One is related to the transport of cytosine. All natural nucleobases and their fluorinated analogs are hydrophilic and diffuse through the plasma membrane only very slowly. Their efficient permeation is dependent on special transport proteins. Fluorocytosine is taken up in E.coli by a cytosine specific permease encoded by codB. The crucial role of an active cytosine transport system in determining fluorocytosine sensitivity in this bacteria was demonstrated with mutants deleted for the codb gene. The normal situation appears to be the opposite in mammals. Although mammalian cells possess a uracil transport system, cytosine is not actively transported in various cell lines or in human erythrocytes, where entry seems to be entirely by passive diffusion Plagemann et al., Biochim Biophys Acta 947, 405-43 (1988)!.
The other mechanism is based on the existence and relative importance of anabolic and catabolic pathways that modulate fluorouracil concentration. In microorganisms, endogeneous uracil is directly converted to UMP by uracil phosphoribosyltransferase (UPRTase) and may also be converted to UMP and dUMP through the concerted action of uridine phosphorylase and uridine kinase Munch-Petersen A. & Mygind B. In. Metabolism of nucleotides, nucleosides and nucleobases in microorganisms (1983)!.
However, this two-step route operates only if either of the substrates for uridine phosphorylase, i.e. ribose-1-phosphate or desoxyribose 1-phosphate, and uracil are present at high intracellular concentrations. In animal cells, uracil and fluorouracil are metabolized in two steps to UMP and F-UMP via the uridine intermediate Mulkins M. A. & Heidelberger C. Cancer Res 42, 965-73 (1982); Schwartz et al., Biochem Pharmacol 34, 3585-9 (1985)! in absence of uridine phosphoribosyl transferase activity Kornberg A. & Baker T. In DNA replication Freeman, W. M. and Company, New York, 53-100 (1992)!. In addition, a proportion of uracil and fluorouracil are catabolized to the atoxic dihydrouracil and dihydrofluorouracil respectively.
Therefore, the toxicity of FC on cells expressing an introduced cytosine deaminase gene depends on the amount of the formed FU which is converted to 5-fluoro-UMP and, through the de novo pyrimidine pathway, to 5-fluoro-dUMP, an irreversible inhibitor of thymidylate synthase and hence of DNA synthesis by deprivation of dTTP Kornberg A. & Baker T. In DNA replication Freeman, W. M. and Company, New York, 53-100 (1992)!.
Another drug whose operation concerns the pyrimidine metabolic pathway, is Azidothymidine, for the treatment of human immuno deficiency virus (HIV)infection.
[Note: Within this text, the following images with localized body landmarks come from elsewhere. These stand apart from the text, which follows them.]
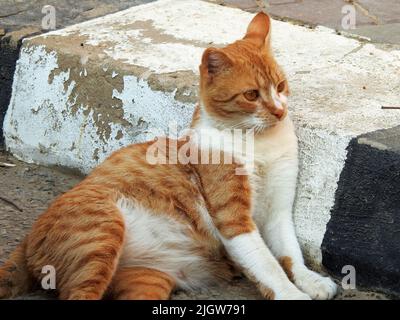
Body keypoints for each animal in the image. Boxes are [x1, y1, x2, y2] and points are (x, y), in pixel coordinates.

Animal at [0, 11, 338, 298]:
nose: (280, 111)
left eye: (280, 85)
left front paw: (311, 281)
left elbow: (290, 254)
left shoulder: (279, 211)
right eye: (252, 95)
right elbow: (267, 264)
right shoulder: (234, 220)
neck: (260, 143)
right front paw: (292, 294)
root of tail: (28, 238)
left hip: (148, 279)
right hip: (101, 232)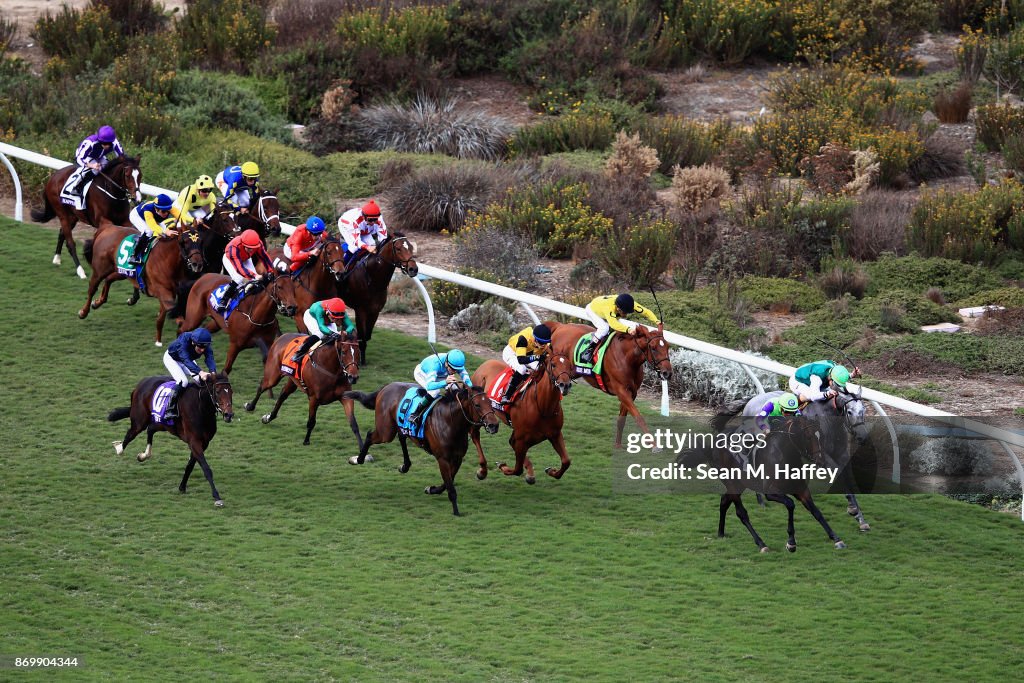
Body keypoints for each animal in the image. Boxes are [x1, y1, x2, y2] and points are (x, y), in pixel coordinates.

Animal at [108, 374, 235, 507]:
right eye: (218, 391)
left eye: (231, 391)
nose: (229, 415)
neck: (201, 407)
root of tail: (141, 383)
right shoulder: (194, 441)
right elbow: (206, 469)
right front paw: (217, 496)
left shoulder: (204, 443)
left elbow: (190, 465)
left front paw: (182, 487)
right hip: (140, 421)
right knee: (131, 434)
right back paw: (119, 448)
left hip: (162, 422)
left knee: (150, 429)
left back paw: (144, 455)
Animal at [335, 233, 415, 362]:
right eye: (398, 249)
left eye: (411, 247)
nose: (414, 269)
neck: (373, 278)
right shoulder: (360, 310)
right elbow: (362, 336)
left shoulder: (375, 310)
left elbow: (367, 335)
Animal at [344, 382, 499, 516]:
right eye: (477, 404)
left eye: (490, 402)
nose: (494, 425)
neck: (451, 422)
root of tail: (387, 386)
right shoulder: (442, 459)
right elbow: (450, 487)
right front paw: (456, 511)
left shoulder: (457, 458)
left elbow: (447, 483)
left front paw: (432, 489)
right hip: (385, 431)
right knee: (370, 436)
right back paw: (358, 459)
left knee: (402, 436)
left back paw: (404, 466)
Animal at [729, 387, 872, 532]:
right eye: (849, 411)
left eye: (863, 410)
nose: (863, 436)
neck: (830, 422)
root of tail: (751, 401)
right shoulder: (823, 457)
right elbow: (839, 475)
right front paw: (853, 509)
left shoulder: (842, 456)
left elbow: (848, 480)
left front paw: (860, 518)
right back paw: (761, 499)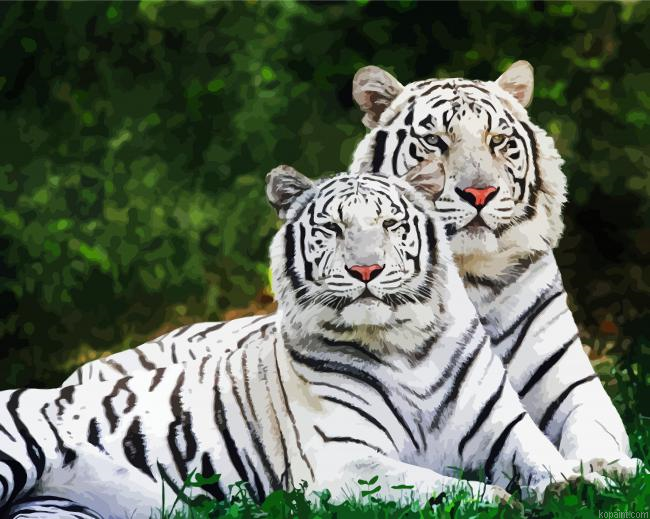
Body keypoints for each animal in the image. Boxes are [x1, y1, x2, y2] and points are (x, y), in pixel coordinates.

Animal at [1, 168, 604, 519]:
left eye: (391, 224)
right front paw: (498, 501)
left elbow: (545, 460)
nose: (366, 270)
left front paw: (580, 484)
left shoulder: (505, 429)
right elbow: (432, 483)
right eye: (332, 229)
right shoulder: (341, 461)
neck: (404, 346)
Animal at [347, 60, 640, 477]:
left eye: (498, 140)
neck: (471, 275)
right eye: (435, 141)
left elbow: (593, 425)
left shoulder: (572, 383)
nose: (480, 193)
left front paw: (607, 466)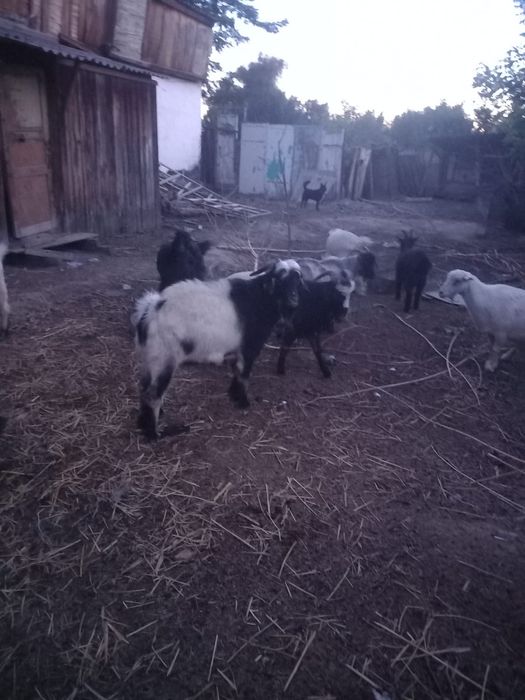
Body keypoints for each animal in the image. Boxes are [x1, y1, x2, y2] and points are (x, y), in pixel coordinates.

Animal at [133, 260, 303, 440]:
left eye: (298, 280)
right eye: (279, 278)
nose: (294, 300)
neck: (261, 298)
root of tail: (150, 311)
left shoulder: (237, 351)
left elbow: (236, 371)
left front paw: (233, 395)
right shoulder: (248, 348)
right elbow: (244, 375)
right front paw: (243, 402)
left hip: (150, 359)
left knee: (144, 387)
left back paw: (144, 422)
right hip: (164, 358)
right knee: (153, 394)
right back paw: (154, 434)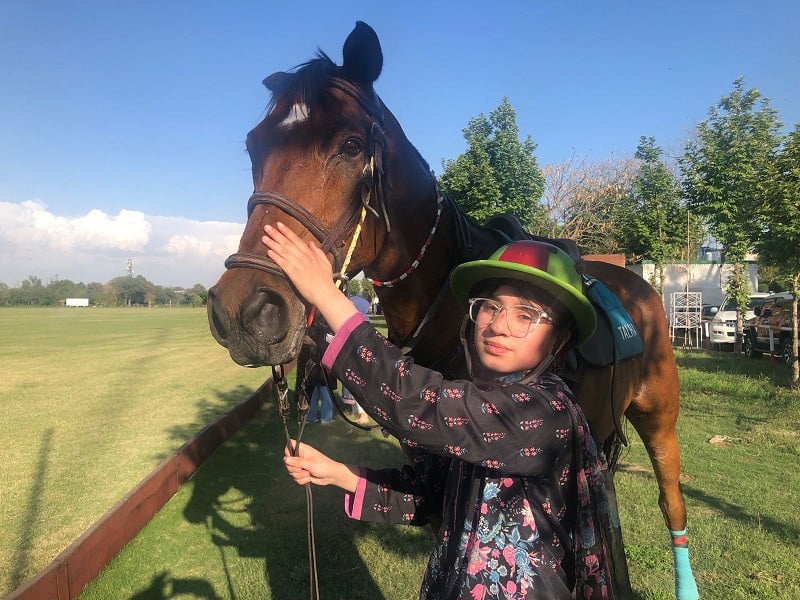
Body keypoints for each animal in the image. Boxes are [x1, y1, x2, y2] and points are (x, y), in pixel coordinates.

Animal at [208, 21, 700, 596]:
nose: (244, 313)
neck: (448, 320)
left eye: (351, 145)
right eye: (253, 147)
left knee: (672, 502)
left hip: (661, 419)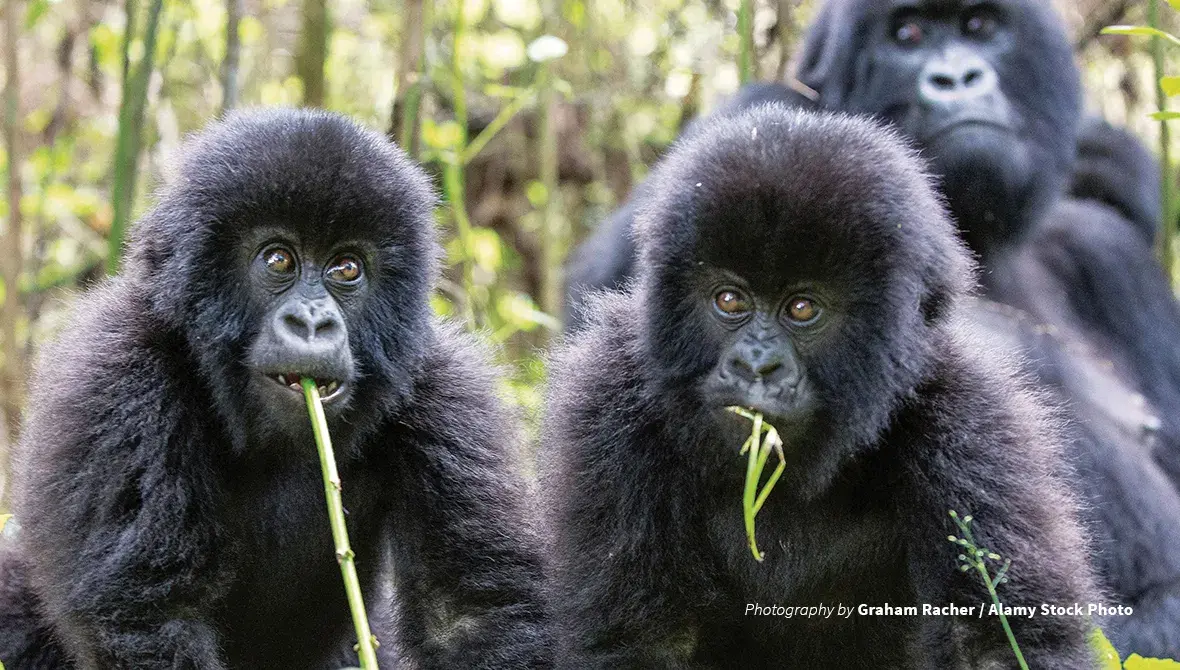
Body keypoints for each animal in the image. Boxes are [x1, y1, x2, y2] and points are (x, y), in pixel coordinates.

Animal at [0, 107, 547, 665]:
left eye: (346, 268)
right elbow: (153, 616)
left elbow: (472, 617)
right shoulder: (118, 378)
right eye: (279, 260)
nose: (312, 323)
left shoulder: (444, 390)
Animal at [540, 107, 1095, 665]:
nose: (756, 367)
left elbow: (995, 645)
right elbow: (640, 640)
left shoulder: (973, 425)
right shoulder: (609, 398)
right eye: (730, 300)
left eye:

AZT is one of the primary chemotherapeutic agents used in the treatement of HIV infection. AZT readily enters cells and is converted to the nucleoside phosphates AZT-MP, AZT-DP and AZT-TP by the sequential action of thymidine kinase, thymidylate kinase and nucleoside diphosphokinase. AZT is rapidly converted to AZT-MP by thymidine kinase but the resulting AZT-MP accumulates since it is a very poor substrate for human thymidylate kinase. The concentration of AZT-MP is typically &gt;50 fold higher than that of AZT-TP in human cell lines Furman et al. Proc Natl Acad Sci USA 83, 8333-7 (1986)!. Although AZT-TP is an inefficient substrate for cellular DNA polymerases, AZT-MP is incorporated into DNA Copeland, J Biol Chem 267,21459-64 (1992)!.